Richey is located at (47.644958, -105.069380). Montana Highway 200 passes through town. Longs Reservoir and Wold Reservoir are nearby.

According to the United States Census Bureau, the town has a total area of 0.25 sqmi, all land.

===Climate===
According to the Köppen Climate Classification system, Richey has a semi-arid climate, abbreviated "BSk" on climate maps.

==Demographics==

Historical population
| Census | Pop. | Note | %± |
| 1930 | 362 |  | — |
| 1950 | 595 |  | — |
| 1960 | 480 |  | −19.3% |
| 1970 | 389 |  | −19.0% |
| 1980 | 417 |  | 7.2% |
| 1990 | 259 |  | −37.9% |
| 2000 | 189 |  | −27.0% |
| 2010 | 177 |  | −6.3% |
| 2020 | 164 |  | −7.3% |
U.S. Decennial Census

===2010 census===
As of the census of 2010, there were 177 people, 91 households, and 51 families residing in the town. The population density was 708.0 PD/sqmi. There were 139 housing units at an average density of 556.0 /sqmi. The racial makeup of the town was 100.000% White. Hispanic or Latino of any race were 1.1% of the population.

There were 91 households, of which 20.9% had children under the age of 18 living with them, 47.3% were married couples living together, 4.4% had a female householder with no husband present, 4.4% had a male householder with no wife present, and 44.0% were non-families. 40.7% of all households were made up of individuals, and 18.7% had someone living alone who was 65 years of age or older. The average household size was 1.95 and the average family size was 2.61.

The median age in the town was 49.5 years. 20.3% of residents were under the age of 18; 0.6% were between the ages of 18 and 24; 20.9% were from 25 to 44; 32.1% were from 45 to 64; and 26% were 65 years of age or older. The gender makeup of the town was 48.6% male and 51.4% female.

===2000 census===
As of the census of 2000, there were 189 people, 92 households, and 59 families residing in the town. The population density was 697.5 PD/sqmi. There were 147 housing units at an average density of 542.5 /sqmi. The racial makeup of the town was 98.94% White, and 1.06% from two or more races. Hispanic or Latino of any race were 1.06% of the population.

There were 92 households, out of which 25.0% had children under the age of 18 living with them, 56.5% were married couples living together, 4.3% had a female householder with no husband present, and 34.8% were non-families. 34.8% of all households were made up of individuals, and 16.3% had someone living alone who was 65 years of age or older. The average household size was 2.05 and the average family size was 2.60.

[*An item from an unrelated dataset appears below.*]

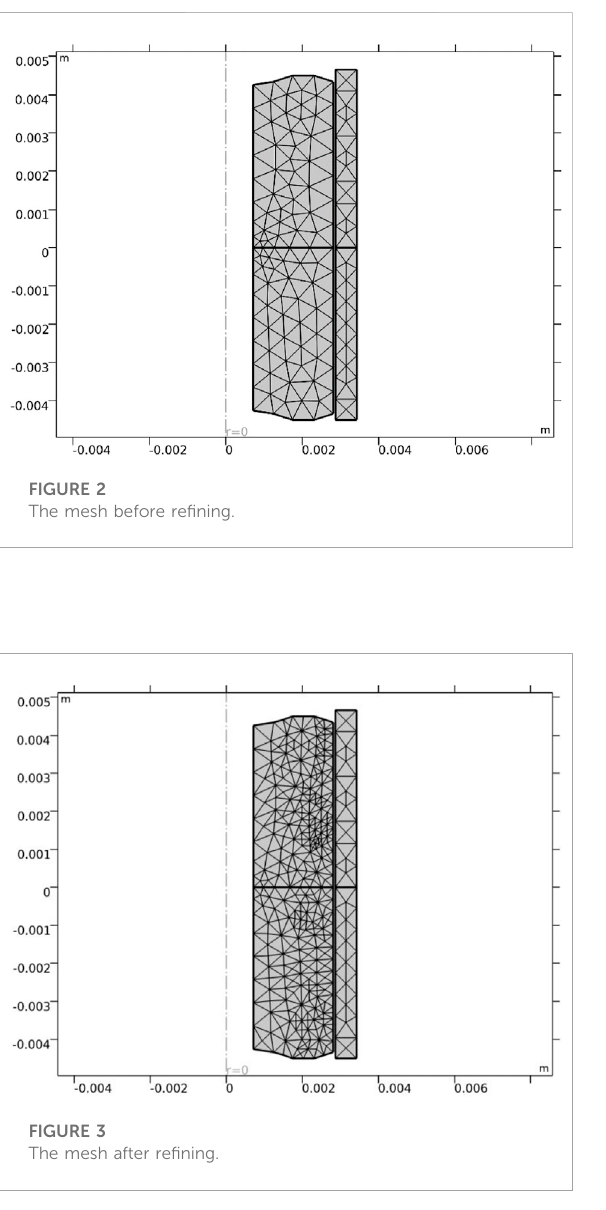
Figure 1 shows a 2D axisymmetric geometry used in this work.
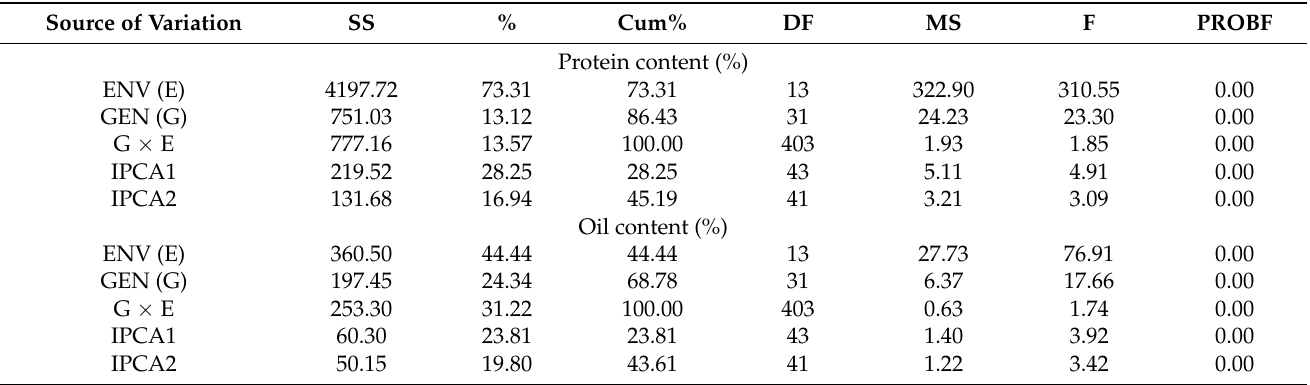
Table 3. AMMI analysis of variance for protein and oil content of 32 soybean genotypes over 14 environments including the first two interaction principal component axes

In the town, the population was spread out, with 18.5% under the age of 18, 4.8% from 18 to 24, 23.3% from 25 to 44, 31.7% from 45 to 64, and 21.7% who were 65 years of age or older. The median age was 47 years. For every 100 females there were 92.9 males. For every 100 females age 18 and over, there were 97.4 males.

The median income for a household in the town was $23,750, and the median income for a family was $33,000. Males had a median income of $21,500 versus $13,438 for females. The per capita income for the town was $14,684. About 10.0% of families and 10.0% of the population were below the poverty line, including none of those under the age of eighteen and 8.1% of those 65 or over.

==Government==
Richey has a mayor and town council. There are four members in the town council covering two wards. Jana Olson ran unopposed for mayor in 2025.

==Education==
Richey School District educates students from kindergarten through 12th grade.

Richey High School was home to the "Royals" sports teams for many decades. The Royals won Montana State Class C Championships in Football in 1979, Girls Basketball in 1999 and 2000, and Volleyball in 2000. With declining enrollment, the Royals merged with the Lions from Lambert to form the "R&L Fusion" sports co-op in 2009. The R&L Fusion Boys Cross Country team won the Montana State Class C Championship in 2015. The R&L Fusion Girls Track and Field team also won the Montana Class C Championship in 2025.

==Attractions==
The Richey Historical Museum includes many articles from pioneer times. There is also an annual rodeo each summer.